**TASKS:**
**a)** Output the passage from the States Title challenge description that begins at "- When a property passes" and ends at "in false negatives).".
**b)** In one to three sentences, explain why the profit formula in the States Title challenge description subtracts the total value of defects in false negatives.

**EXCERPT:**

![logo.png](logo.png)


## States Title Data Science Challenge 

### Purpose

We would like you to use a Jupyter (python) notebook to work with a slice of this data. You'll get a sense of the type of questions that we deal with at States Title, and we'll get a sense of your data science approach.

### Background

States Title's platform disrupts the nationwide market for title insurance by estimating title defect risk for any given property through the use of data science instead of manual searches by title examiners. We combine data streams that contain two types of information:

1. **Title defects:** The dollar value of each defect, measured via a past slow title search that we have obtained from partner title agencies

2. **Property information:** Hundreds of property-level attributes

The platform cleans, processes, and combines this data to train and test our machine learning models, which quantifies the risk of any given property. When that estimated risk is compared to a carefully-chosen threshold, properties will either pass or fail.

We have provided you with a sliced-down subset of our own datasets to simplify things. You may make the following (drastically) simplifying assumptions:

- When a property passes (is accepted), it'll be underwritten instantaneously, netting us a $\$800$ flat, one-time fee per policy regardless of its real estate value

- When a property fails, it is rejected and generates no revenue

- If we accept a policy that turns out to have defects, we suffer a loss to the tune of $100 \%$ of the value of the defects.

- Therefore, our profit is $\$800$ times the number of policies we accept, minus the sum of the values of all the defects we fail to catch (i.e., the total amount of dollars in false negatives).

**Stored items:**
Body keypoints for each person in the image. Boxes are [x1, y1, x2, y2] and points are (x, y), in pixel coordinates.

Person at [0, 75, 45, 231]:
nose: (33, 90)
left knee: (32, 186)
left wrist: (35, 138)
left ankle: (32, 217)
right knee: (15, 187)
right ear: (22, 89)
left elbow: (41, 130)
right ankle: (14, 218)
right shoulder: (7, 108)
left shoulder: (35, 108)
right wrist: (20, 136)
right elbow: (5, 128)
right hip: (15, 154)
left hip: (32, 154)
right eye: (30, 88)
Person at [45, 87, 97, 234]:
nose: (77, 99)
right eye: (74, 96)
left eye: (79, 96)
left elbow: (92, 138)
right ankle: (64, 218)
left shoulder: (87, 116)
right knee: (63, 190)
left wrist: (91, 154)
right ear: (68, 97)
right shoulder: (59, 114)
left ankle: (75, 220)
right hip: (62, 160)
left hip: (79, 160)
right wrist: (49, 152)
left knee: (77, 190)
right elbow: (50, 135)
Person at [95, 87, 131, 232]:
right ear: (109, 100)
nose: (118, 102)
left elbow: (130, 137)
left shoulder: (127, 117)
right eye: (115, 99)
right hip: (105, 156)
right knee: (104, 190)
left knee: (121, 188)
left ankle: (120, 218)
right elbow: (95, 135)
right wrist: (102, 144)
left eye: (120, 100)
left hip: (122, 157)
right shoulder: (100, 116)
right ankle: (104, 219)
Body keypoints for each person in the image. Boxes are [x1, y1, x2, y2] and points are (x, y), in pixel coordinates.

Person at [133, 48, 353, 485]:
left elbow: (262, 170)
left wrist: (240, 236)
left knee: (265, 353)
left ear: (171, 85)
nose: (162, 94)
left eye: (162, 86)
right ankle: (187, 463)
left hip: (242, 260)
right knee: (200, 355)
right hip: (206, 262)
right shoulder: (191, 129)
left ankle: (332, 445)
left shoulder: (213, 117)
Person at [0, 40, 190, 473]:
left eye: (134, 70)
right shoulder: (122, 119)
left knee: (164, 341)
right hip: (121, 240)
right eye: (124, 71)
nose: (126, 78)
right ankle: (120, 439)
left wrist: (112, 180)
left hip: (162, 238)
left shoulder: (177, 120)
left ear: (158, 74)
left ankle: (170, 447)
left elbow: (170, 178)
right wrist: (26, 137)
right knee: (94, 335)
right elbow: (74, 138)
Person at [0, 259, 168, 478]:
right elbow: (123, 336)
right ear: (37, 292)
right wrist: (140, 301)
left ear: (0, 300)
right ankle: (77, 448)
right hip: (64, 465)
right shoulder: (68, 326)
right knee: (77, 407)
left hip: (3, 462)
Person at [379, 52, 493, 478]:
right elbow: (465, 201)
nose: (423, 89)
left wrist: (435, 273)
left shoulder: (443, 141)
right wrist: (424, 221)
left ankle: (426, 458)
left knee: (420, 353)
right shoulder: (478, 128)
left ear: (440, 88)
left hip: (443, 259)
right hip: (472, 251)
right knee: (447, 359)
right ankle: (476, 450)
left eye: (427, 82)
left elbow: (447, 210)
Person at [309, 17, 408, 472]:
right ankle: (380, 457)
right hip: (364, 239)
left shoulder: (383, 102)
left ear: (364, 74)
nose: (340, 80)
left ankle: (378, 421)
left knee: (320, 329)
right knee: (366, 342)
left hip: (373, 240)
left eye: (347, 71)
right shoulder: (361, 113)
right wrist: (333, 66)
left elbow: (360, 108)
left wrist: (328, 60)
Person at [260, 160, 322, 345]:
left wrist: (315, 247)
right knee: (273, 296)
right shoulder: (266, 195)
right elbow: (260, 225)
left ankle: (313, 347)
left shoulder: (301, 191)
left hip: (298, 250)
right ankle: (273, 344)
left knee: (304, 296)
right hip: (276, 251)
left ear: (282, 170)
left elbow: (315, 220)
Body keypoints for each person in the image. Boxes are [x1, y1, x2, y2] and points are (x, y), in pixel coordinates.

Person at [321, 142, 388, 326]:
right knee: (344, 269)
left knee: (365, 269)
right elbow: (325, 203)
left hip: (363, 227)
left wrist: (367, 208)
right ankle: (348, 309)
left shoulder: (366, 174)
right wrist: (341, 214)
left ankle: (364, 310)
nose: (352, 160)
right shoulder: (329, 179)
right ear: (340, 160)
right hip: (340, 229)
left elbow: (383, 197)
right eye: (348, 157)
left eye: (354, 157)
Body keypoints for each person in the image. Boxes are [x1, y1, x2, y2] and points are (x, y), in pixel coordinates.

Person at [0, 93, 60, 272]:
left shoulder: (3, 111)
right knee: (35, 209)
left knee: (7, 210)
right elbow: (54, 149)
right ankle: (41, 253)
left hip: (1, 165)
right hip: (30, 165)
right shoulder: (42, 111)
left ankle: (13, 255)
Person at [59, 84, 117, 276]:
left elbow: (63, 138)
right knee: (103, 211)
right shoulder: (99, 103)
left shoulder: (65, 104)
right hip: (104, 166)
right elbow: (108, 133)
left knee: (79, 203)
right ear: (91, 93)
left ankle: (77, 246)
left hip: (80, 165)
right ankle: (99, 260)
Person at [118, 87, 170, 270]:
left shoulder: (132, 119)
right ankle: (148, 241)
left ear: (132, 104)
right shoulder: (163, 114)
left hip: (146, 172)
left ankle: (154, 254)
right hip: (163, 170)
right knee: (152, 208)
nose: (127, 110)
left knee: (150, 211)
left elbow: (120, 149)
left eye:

**ANSWERS GIVEN:**
**a)**
- When a property passes (is accepted), it'll be underwritten instantaneously, netting us a $\$800$ flat, one-time fee per policy regardless of its real estate value

- When a property fails, it is rejected and generates no revenue

- If we accept a policy that turns out to have defects, we suffer a loss to the tune of $100 \%$ of the value of the defects.

- Therefore, our profit is $\$800$ times the number of policies we accept, minus the sum of the values of all the defects we fail to catch (i.e., the total amount of dollars in false negatives).

**b)** Each accepted policy earns an \$800 flat fee, and a rejected property generates no revenue. When an accepted policy turns out to have defects, the company loses 100% of the value of those defects. So profit is \$800 times the number of accepted policies minus the value of every defect that was not caught.